Even with that reduction in water availability, Costa Rica is in better shape than other countries. A per-capita rate of water availability lower than 1,700 cubic meters annually is considered dangerous. El Salvador relies on a single river that passes through two other countries before reaching its borders for most of its drinking water. In 2005, the country had only 1,752 cubic meters per person, per year.
Harvest projections for coffee, rice, corn and beans all show a steady downward trend toward the end of the century, and biodiversity in Costa Rica is expected to decline between 25 and 43 percent.
So what does all this mean? Thirstier, hungrier and more vulnerable populations across the region, for starters.
“There could be dengue in San José,” Lennox noted during her presentation. “San José has been protected by the altitude, but when temperatures rise, the mosquitoes [that carry the disease] could start to move into the Central Valley. And of course, the poor are more exposed to the effects of climate change.”
In hard numbers what this means is that by 2100, Costa Rica can expect costs in just these four areas to run between 4.78 and 7.17 percent of the country’s 2008 gross domestic product – between $1.4 billion and $2.1 billion.
“The best bet for adapting to climate change is that it has got to be sustainable, in the ecological and environmental sense,” Lennox said. “Reducing greenhouse gas emissions is part of a package that has to do with other things as well.”
Because Central America contributes such a minuscule amount to global carbon emissions, even if the region reduced its net emissions to zero today, it wouldn’t head off the long-term adverse effects of climate change on the region. The rest of the world simply emits too large a quantity of greenhouse gases to stop the ball rolling downhill.
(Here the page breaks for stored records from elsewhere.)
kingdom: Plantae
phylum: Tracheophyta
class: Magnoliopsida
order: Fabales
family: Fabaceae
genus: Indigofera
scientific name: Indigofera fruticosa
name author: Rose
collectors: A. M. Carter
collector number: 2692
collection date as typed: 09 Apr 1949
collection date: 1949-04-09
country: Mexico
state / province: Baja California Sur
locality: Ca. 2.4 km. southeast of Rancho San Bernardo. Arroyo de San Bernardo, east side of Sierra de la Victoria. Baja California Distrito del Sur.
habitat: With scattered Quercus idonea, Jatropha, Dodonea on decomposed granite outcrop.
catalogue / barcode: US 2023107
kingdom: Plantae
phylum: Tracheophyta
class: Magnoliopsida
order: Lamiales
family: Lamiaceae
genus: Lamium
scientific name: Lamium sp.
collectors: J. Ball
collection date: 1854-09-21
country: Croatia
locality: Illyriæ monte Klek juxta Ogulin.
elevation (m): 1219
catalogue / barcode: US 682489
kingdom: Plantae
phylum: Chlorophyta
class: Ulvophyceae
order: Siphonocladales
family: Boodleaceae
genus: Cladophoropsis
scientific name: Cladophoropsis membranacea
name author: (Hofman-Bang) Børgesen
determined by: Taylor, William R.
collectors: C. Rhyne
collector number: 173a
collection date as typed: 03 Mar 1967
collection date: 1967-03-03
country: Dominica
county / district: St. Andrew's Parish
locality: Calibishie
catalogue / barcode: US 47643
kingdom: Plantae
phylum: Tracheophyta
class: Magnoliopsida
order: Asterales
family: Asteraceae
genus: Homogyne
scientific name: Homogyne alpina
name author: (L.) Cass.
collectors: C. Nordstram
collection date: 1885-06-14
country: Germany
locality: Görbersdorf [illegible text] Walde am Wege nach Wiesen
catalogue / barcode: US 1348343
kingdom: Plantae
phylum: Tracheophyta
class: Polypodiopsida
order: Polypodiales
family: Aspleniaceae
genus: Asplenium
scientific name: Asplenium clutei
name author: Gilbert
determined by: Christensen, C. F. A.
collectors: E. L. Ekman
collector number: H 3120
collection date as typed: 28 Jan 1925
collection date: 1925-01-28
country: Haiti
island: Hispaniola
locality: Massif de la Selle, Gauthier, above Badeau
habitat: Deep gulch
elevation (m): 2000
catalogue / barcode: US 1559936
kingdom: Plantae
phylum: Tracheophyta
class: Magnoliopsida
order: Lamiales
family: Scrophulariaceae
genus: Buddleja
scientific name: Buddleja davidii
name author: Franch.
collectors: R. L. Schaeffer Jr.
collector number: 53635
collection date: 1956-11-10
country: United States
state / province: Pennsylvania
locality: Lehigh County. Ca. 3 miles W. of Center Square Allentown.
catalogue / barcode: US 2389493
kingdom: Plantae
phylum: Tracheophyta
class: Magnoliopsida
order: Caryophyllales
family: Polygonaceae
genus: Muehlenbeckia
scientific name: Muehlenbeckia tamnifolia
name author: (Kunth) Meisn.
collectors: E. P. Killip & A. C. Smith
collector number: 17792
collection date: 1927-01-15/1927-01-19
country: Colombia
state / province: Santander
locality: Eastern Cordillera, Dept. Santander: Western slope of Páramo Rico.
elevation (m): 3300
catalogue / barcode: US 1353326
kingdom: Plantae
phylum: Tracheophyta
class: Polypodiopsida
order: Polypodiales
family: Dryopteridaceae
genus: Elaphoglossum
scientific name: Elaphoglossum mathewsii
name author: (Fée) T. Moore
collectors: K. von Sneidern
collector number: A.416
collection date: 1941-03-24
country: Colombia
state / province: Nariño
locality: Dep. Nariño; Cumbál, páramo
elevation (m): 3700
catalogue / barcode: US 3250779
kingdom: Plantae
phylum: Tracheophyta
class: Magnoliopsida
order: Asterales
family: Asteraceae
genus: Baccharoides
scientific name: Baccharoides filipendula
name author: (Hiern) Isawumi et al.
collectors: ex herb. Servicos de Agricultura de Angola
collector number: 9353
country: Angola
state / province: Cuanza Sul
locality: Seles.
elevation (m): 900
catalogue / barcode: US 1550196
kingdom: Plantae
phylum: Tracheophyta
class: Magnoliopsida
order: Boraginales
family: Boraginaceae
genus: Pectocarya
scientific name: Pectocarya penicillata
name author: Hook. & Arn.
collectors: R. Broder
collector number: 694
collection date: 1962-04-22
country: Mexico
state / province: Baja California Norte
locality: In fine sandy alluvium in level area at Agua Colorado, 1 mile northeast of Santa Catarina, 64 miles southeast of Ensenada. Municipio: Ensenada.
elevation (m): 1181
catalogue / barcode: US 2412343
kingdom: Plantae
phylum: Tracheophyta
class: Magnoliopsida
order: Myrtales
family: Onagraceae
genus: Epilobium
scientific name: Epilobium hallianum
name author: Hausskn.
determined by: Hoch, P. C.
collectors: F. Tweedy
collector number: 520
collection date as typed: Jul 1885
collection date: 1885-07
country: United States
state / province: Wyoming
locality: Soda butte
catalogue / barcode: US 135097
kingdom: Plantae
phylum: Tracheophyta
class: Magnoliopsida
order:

Lennox said sustainable strategies for improving quality of life for residents in the area will reduce inhabitants’ vulnerability to the impacts of climate chaos, and quick, decisive action now can help keep the overall long-term costs to countries in the region at the lower end of the impact spectrum.
“I’m very concerned about how the global situation with the goals of reducing emissions is going to affect this region,” Lennox said.
Regional cooperation is going to be key, especially in the case of water.
A key dilemma is “how we’re going to share between countries when 40 percent of the land area is shared watersheds,” she said. “How to share and not fight over it is going to be really important. Watershed management will be critical.”